> **Work item**
Take the material below and reproduce, word for word, only the lines from the line with "hfov_deg: 69.4" through the line with "focal_mm: 4.28".

□ □ □ □

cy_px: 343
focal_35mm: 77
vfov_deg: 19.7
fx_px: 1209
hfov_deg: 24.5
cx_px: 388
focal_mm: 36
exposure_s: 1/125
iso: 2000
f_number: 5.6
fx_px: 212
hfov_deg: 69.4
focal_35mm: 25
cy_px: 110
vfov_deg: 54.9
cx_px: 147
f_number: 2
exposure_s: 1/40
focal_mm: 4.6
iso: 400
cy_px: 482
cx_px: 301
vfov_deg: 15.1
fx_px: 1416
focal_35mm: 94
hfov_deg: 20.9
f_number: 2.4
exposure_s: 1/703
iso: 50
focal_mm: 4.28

□ □ □ □

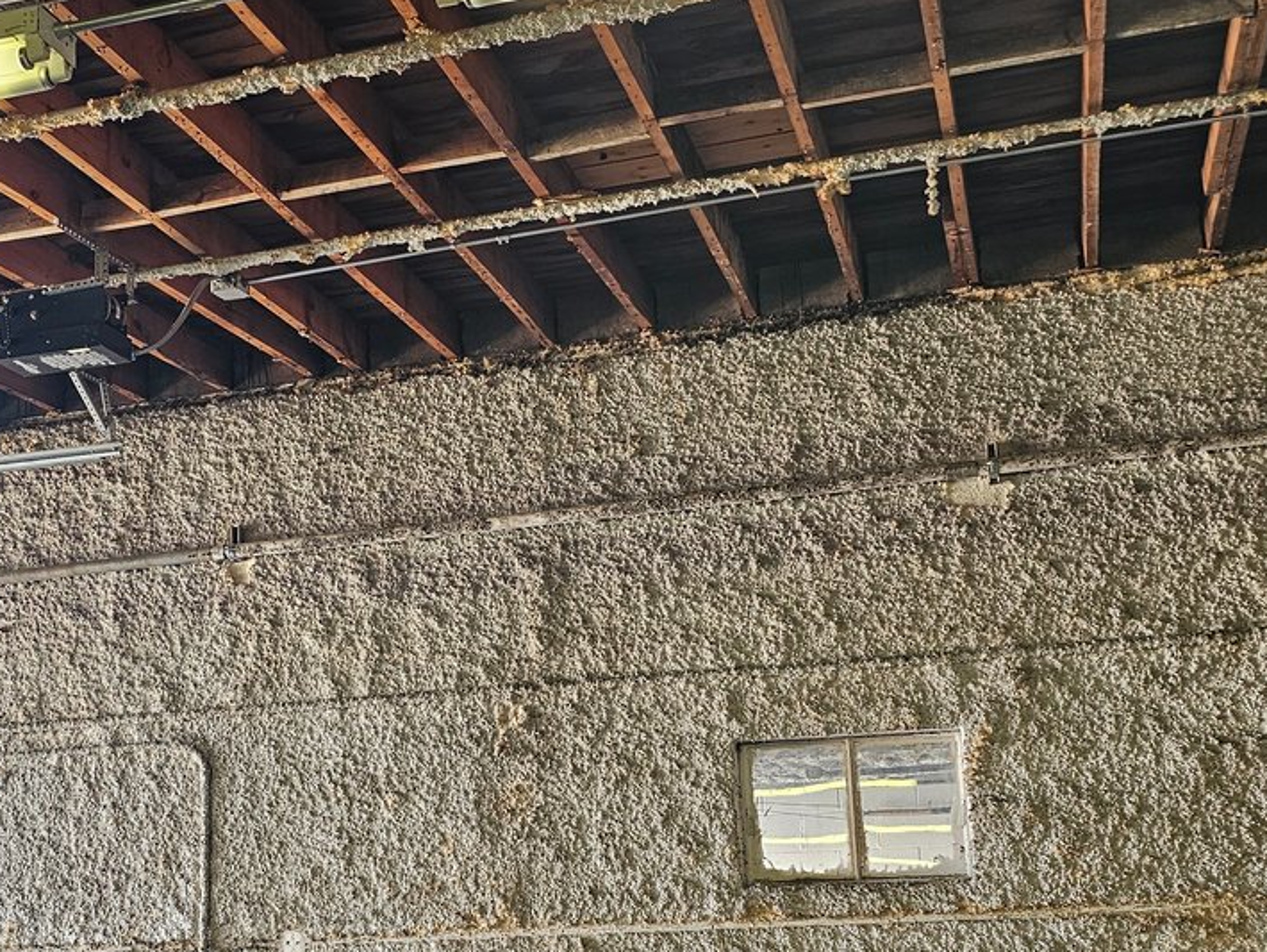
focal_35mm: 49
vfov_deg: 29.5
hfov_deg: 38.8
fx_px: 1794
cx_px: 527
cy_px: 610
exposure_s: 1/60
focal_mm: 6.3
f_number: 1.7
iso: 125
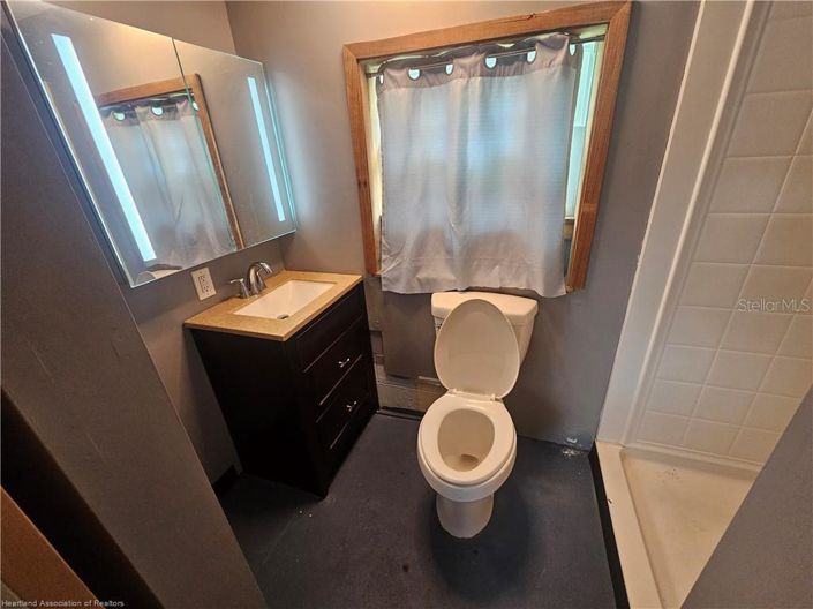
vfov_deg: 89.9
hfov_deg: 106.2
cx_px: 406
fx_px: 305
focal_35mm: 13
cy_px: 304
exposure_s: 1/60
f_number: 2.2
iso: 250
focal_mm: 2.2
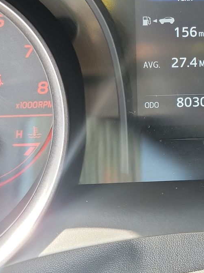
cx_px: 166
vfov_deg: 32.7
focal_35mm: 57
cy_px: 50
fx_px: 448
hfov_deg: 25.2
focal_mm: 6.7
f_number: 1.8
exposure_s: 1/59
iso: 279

□ □ □ □

> **Output**
hfov_deg: 69.4
focal_35mm: 25
cy_px: 110
vfov_deg: 54.9
cx_px: 147
f_number: 2
exposure_s: 1/40
focal_mm: 4.6
iso: 400
cy_px: 482
cx_px: 301
vfov_deg: 15.1
fx_px: 1416
focal_35mm: 94
hfov_deg: 20.9
f_number: 2.4
exposure_s: 1/703
iso: 50
focal_mm: 4.28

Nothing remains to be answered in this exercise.